The 27th Special Operation Wing’s Remotely Piloted Aircraft (RPA) community and industry partners completed several capability demonstrations throughout December 2023 as part of Air Force Special Operations Command’s Adaptive Airborne Enterprise (A2E) development.

As directed in the 2022 U.S. National Defense Strategy, AFSOC has shifted its priority from Counter-Violent Extremist Organization operations to also being capable of countering near-peer and peer adversaries in contested or denied environments. A2E is a result of that shift, marking an evolution beyond using the MQ-9 exclusively for Intelligence, Surveillance and Reconnaissance (ISR) and strike operations.
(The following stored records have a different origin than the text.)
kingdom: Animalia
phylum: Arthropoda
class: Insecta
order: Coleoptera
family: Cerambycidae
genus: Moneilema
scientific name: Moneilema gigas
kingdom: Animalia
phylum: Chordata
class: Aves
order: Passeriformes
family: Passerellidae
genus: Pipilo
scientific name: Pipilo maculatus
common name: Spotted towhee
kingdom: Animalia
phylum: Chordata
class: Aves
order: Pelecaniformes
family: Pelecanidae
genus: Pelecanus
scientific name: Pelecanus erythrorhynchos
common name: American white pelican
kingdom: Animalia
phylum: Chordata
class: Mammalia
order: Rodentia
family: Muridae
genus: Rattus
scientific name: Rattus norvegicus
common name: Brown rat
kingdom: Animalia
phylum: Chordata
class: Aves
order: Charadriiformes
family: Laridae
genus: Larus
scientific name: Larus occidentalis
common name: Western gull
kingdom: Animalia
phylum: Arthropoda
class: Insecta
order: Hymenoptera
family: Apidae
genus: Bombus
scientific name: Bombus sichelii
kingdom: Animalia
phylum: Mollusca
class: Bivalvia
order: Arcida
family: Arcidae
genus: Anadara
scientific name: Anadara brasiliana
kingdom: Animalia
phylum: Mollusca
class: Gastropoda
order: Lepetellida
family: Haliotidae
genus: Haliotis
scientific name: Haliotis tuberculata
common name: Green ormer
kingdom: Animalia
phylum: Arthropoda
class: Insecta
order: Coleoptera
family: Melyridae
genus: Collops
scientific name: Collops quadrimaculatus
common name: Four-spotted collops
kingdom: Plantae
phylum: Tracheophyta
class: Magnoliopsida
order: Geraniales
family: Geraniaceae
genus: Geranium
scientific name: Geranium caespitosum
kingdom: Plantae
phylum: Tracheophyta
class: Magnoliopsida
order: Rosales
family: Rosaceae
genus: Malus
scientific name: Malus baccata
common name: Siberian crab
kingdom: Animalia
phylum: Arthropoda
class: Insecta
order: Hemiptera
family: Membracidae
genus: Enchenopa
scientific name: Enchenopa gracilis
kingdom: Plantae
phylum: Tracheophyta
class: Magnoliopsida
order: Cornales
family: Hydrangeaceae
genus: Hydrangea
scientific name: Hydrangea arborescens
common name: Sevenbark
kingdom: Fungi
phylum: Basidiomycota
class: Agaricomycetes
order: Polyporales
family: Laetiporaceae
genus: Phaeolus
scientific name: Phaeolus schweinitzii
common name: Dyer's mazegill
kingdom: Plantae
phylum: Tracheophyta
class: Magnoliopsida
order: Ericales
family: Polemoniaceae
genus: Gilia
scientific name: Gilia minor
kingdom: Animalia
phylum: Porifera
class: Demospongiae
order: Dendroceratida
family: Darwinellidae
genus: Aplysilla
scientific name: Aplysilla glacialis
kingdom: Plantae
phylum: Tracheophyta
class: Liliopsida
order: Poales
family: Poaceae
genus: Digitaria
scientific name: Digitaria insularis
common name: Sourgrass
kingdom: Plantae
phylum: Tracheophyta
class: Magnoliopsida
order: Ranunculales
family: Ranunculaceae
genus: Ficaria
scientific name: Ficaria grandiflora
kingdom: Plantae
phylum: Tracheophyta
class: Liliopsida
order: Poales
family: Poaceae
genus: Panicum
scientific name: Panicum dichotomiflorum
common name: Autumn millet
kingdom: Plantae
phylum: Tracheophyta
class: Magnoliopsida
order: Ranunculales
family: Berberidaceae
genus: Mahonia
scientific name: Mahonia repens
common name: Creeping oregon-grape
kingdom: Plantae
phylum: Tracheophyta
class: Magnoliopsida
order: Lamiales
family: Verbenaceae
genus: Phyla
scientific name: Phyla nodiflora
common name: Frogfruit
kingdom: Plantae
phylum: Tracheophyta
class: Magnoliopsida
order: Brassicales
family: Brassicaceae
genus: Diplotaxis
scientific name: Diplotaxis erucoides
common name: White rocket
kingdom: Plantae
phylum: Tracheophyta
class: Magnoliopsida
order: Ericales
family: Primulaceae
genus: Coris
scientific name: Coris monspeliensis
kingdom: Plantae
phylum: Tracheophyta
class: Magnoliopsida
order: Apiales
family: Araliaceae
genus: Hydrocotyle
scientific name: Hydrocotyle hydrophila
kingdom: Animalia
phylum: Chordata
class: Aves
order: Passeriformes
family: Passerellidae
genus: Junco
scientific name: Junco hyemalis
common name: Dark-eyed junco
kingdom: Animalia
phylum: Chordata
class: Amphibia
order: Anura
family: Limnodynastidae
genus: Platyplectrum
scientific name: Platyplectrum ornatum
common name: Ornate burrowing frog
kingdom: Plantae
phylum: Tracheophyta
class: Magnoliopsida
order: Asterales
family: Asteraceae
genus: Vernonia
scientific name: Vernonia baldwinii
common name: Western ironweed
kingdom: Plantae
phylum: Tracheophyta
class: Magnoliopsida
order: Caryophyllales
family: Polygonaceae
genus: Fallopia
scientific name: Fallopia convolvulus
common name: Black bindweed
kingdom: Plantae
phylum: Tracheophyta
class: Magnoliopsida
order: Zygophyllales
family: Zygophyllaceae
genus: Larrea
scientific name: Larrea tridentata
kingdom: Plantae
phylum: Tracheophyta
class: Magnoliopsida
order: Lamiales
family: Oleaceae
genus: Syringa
“Adaptive Airborne Enterprise is vital to thickening the Joint Force kill web throughout the spectrum of conflict and continues to be AFSOC’s #1 acquisition priority,” said Lt. Gen. Tony Bauernfeind, AFSOC commander. “Our Air Commandos are incredibly innovative, capable, and driven…they are bringing A2E to life. We will continuously develop the concept to full capability through multiple demonstrations over the next few years.”

A2E is broken into five phases, with the first three phases currently underway.

In phase one, AFSOC aims to transition to a government-owned Uncrewed Aircraft System (UAS) command and control interface, replacing the stationary RPA control system. The new A2E interface will shrink a traditional RPA crew’s deployed footprint and provide operators with the flexibility and mobility to fly various aircraft from austere locations – whether operating from the back of an AC-130, home station, or even urban environments.

“In the future, we’d like to take this from where we’ve fought in the past, a more permissive environment, to contested and denied spaces,” said U.S. Air Force Maj. Lindsay Scott, AFSOC Headquarters Rapid Capabilities Development Chief of Autonomous Capabilities. “Our goal is to ensure we are always bringing effects to the battle space.”

In phase two, AFSOC’s objective is creating the capability for a single crew to fly multiple MQ-9s. According to the director of the 27th Special Operations Group’s RPA Operations Center, U.S. Air Force Maj. Joshua Radford, AFSOC plans to evolve past the historical standard of one crew operating one aircraft, the status quo for MQ-9 operations.

“We’re moving towards a crew or a single operator controlling multiple aircraft,” Radford said. “And it doesn’t necessarily need to be the same platform.”

Phase three entails a single crew controlling multiple types of UASs, ranging from Group 1 small uncrewed aerial systems (sUAS) like the RQ-11B Raven, to larger Group 5 UASs like the MQ-9A Reaper.

In phase four, a single crew will control formations of UASs from mobile and austere locations, leading into the final phase: creating new effects-based ISR units. These units could be comprised of UASs, forward deployed ground forces, cyber operators and space operators that can collaboratively employ UAS capabilities in permissive, contested or denied environments.

The A2E demonstrations conducted in 2023 at Cannon AFB successfully validated many of the capabilities described in phases one through three. In June, the 27th SOW hosted Exercise Talon Spear, AFSOC’s first A2E sUAS collaboration exercise.

"The goal of Talon Spear was to build a continuous improvement exercise," said U.S. Air Force Capt. Mitch, the exercise coordinator assigned to the 27th SOG. "Throughout the exercise, several industry and DOD partners integrated various systems, to include weapon systems, specific cameras, onboard computer systems and tactical situational awareness tools.”


During December’s demonstrations, a single 27th SOW RPA crew successfully exhibited two novel capabilities: controlling three MQ-9s utilizing a single common control interface and attaching and air-launching a Group 2 sUAS from an MQ-9A. The next A2E demonstration is planned for Summer 2024.

As the MQ-9 and its crews acquire the capability to direct sUASs carrying standoff sensor payloads, crews will be able to control swarms of air vehicles from anywhere. Additionally, AFSOC aims to continue developing and procuring A2E-compatible platforms, allowing the MQ-9 to act as a “mothership” for sUAS and loitering munition command and control, as well as a data transport node for mesh networks.

These mesh networks, in concert with Artificial Intelligence technologies and an advanced Human Machine Interface, will allow AFSOC crews to operate multiple large and small UASs simultaneously, covering more terrain and prosecuting more targets in environments that are not currently accessible.

“We depend on our innovative Air Commandos and industry experts to develop, experiment and grow this concept,” said Bauernfeind. “AFSOC is committed to advancing this capability and we appreciate the support of our defense partners and decision makers in prioritizing this acquisition.”

By collaboratively pathfinding alongside defense industry partners and innovative Air Commandos, A2E will transform the current AFSOC MQ-9 enterprise into the robust UAS architecture required to deliver specialized airpower to current and future fights: any place, anytime, anywhere.